Action item.
Duplicate the following passage from the forum post about the Saratoga bike shop, from "## wchane (Aug" up to and including "was the cost.".

Page excerpt.
# another rave - breakaway bike shop : saratoga, ca



## wchane (Aug 8, 2006)

hidden behind starbucks at the entry of big basin way is breakaway bike shop. took my old stumpy there on saturday to have the pedals swapped out - as i was about to break something or seriously injure myself if i attempted any longer (already took out a chunk of my bed frame messing with it). i gave up and had them do it...i figured somewhere between $20-40 was the cost.

they did it immediately, and admitted it was the toughest pedals they have ever removed. they took out a huge breaker bar and struggled with it for almost 20 minutes. two people working on that bike, i was rather embarrassed. anyways...they got my new eggbeaters on then i asked what i owed them...$5. i thought he was joking. $5 was all they wanted, there was no doubt they deserved more, and no doubt in my mind a nice tip was deserved.

A+++++++++ i'd definitely go there again.

Source data.

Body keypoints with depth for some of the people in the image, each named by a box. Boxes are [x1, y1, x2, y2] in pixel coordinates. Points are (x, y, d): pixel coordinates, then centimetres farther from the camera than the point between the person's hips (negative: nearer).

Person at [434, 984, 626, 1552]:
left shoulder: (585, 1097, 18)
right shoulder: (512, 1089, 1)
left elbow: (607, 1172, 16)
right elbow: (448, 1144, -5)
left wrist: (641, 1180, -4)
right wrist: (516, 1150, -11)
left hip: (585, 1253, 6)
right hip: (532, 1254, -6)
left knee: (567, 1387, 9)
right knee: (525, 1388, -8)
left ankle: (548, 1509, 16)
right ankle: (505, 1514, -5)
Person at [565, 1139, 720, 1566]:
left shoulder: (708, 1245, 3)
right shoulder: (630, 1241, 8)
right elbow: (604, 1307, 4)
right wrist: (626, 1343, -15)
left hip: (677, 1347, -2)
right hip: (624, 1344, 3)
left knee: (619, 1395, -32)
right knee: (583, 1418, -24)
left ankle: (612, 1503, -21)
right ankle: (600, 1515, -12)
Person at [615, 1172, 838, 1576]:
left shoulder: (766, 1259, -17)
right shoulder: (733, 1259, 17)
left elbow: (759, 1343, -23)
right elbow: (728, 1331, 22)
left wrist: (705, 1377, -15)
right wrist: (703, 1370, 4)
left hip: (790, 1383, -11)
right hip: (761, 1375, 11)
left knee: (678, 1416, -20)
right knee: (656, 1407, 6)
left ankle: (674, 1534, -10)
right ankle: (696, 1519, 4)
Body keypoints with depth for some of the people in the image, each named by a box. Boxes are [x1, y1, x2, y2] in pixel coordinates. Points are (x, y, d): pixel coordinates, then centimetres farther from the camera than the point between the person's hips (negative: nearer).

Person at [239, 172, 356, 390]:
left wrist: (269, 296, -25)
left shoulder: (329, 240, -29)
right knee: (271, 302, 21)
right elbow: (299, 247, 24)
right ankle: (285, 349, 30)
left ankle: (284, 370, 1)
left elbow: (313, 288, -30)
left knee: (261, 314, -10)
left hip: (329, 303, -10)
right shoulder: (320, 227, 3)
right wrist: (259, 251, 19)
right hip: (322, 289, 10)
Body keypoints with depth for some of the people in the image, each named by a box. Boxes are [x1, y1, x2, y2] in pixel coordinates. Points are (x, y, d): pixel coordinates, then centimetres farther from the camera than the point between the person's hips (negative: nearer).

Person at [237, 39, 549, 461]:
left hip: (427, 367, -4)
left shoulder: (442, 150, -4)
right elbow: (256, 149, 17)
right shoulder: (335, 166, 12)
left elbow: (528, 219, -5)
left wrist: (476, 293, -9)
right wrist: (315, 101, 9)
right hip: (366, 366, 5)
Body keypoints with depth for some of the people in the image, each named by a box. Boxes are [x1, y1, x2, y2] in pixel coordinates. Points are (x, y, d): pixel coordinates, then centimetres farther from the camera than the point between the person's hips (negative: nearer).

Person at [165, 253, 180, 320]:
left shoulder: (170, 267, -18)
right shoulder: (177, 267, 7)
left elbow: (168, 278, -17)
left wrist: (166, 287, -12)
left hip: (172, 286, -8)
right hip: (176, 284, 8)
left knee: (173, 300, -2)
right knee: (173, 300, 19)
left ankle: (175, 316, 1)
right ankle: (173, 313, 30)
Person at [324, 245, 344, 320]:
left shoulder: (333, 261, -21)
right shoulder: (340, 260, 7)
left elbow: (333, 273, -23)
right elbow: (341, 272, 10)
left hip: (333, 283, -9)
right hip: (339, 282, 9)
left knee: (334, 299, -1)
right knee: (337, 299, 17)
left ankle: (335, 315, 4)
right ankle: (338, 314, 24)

Answer to the exercise.
## wchane (Aug 8, 2006)

hidden behind starbucks at the entry of big basin way is breakaway bike shop. took my old stumpy there on saturday to have the pedals swapped out - as i was about to break something or seriously injure myself if i attempted any longer (already took out a chunk of my bed frame messing with it). i gave up and had them do it...i figured somewhere between $20-40 was the cost.